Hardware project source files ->
+ + + + + + +

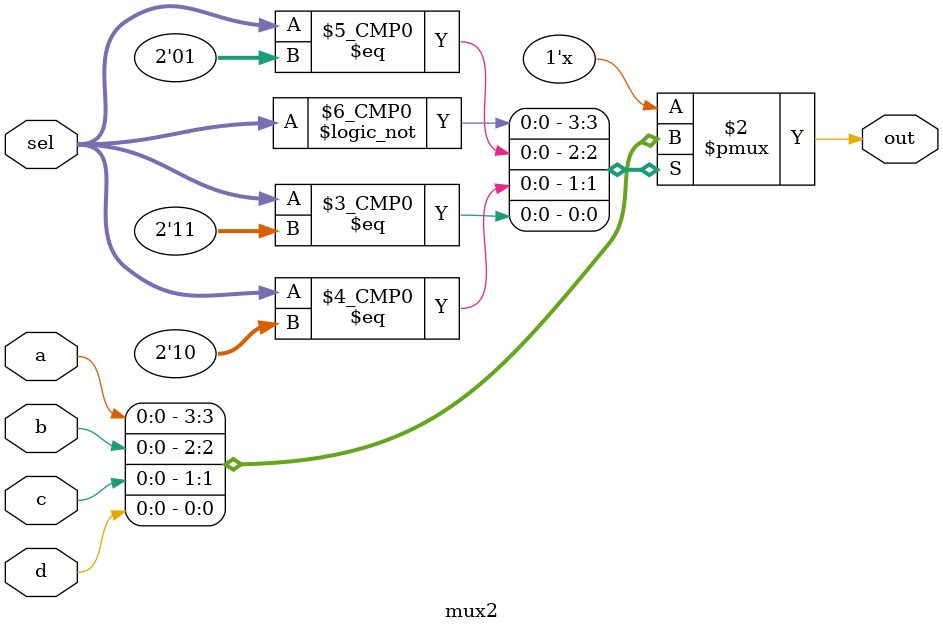
<source format=v>
module mux2
(
	input a,b,c,d,
	input [1:0] sel,
	output reg out
);
always @*
	begin
		case (sel)
			2'b00: out = a;
			2'b01: out = b;
			2'b10: out = c;
			2'b11: out = d;
		endcase
	end

endmodule

</source>
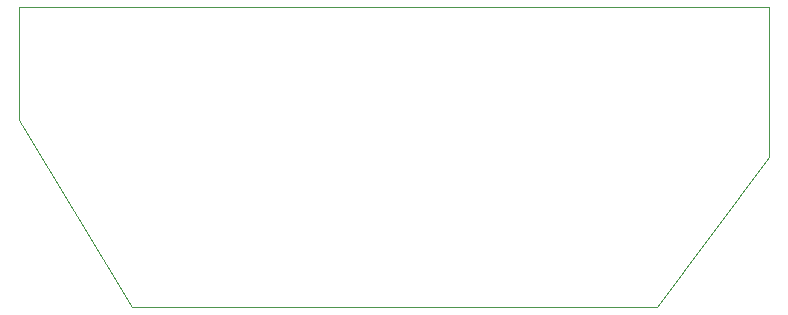
<source format=gbr>
%TF.GenerationSoftware,KiCad,Pcbnew,(5.1.9)-1*%
%TF.CreationDate,2021-11-23T14:08:38+07:00*%
%TF.ProjectId,ADC_SMA,4144435f-534d-4412-9e6b-696361645f70,rev?*%
%TF.SameCoordinates,Original*%
%TF.FileFunction,Profile,NP*%
%FSLAX46Y46*%
G04 Gerber Fmt 4.6, Leading zero omitted, Abs format (unit mm)*
G04 Created by KiCad (PCBNEW (5.1.9)-1) date 2021-11-23 14:08:38*
%MOMM*%
%LPD*%
G01*
G04 APERTURE LIST*
%TA.AperFunction,Profile*%
%ADD10C,0.050000*%
%TD*%
G04 APERTURE END LIST*
D10*
X152400000Y-95250000D02*
X142875000Y-107950000D01*
X152400000Y-82550000D02*
X152400000Y-95250000D01*
X88900000Y-82550000D02*
X152400000Y-82550000D01*
X88900000Y-92075000D02*
X88900000Y-82550000D01*
X98425000Y-107950000D02*
X88900000Y-92075000D01*
X142875000Y-107950000D02*
X98425000Y-107950000D01*
M02*

</source>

+ + + + + + +

The problem ->
Copy out all the data exactly; skip the pictures.

Solution for this task ->
<source format=v>
module mux2
(
	input a,b,c,d,
	input [1:0] sel,
	output reg out
);
always @*
	begin
		case (sel)
			2'b00: out = a;
			2'b01: out = b;
			2'b10: out = c;
			2'b11: out = d;
		endcase
	end

endmodule

</source>
<source format=gbr>
%TF.GenerationSoftware,KiCad,Pcbnew,(5.1.9)-1*%
%TF.CreationDate,2021-11-23T14:08:38+07:00*%
%TF.ProjectId,ADC_SMA,4144435f-534d-4412-9e6b-696361645f70,rev?*%
%TF.SameCoordinates,Original*%
%TF.FileFunction,Profile,NP*%
%FSLAX46Y46*%
G04 Gerber Fmt 4.6, Leading zero omitted, Abs format (unit mm)*
G04 Created by KiCad (PCBNEW (5.1.9)-1) date 2021-11-23 14:08:38*
%MOMM*%
%LPD*%
G01*
G04 APERTURE LIST*
%TA.AperFunction,Profile*%
%ADD10C,0.050000*%
%TD*%
G04 APERTURE END LIST*
D10*
X152400000Y-95250000D02*
X142875000Y-107950000D01*
X152400000Y-82550000D02*
X152400000Y-95250000D01*
X88900000Y-82550000D02*
X152400000Y-82550000D01*
X88900000Y-92075000D02*
X88900000Y-82550000D01*
X98425000Y-107950000D02*
X88900000Y-92075000D01*
X142875000Y-107950000D02*
X98425000Y-107950000D01*
M02*

</source>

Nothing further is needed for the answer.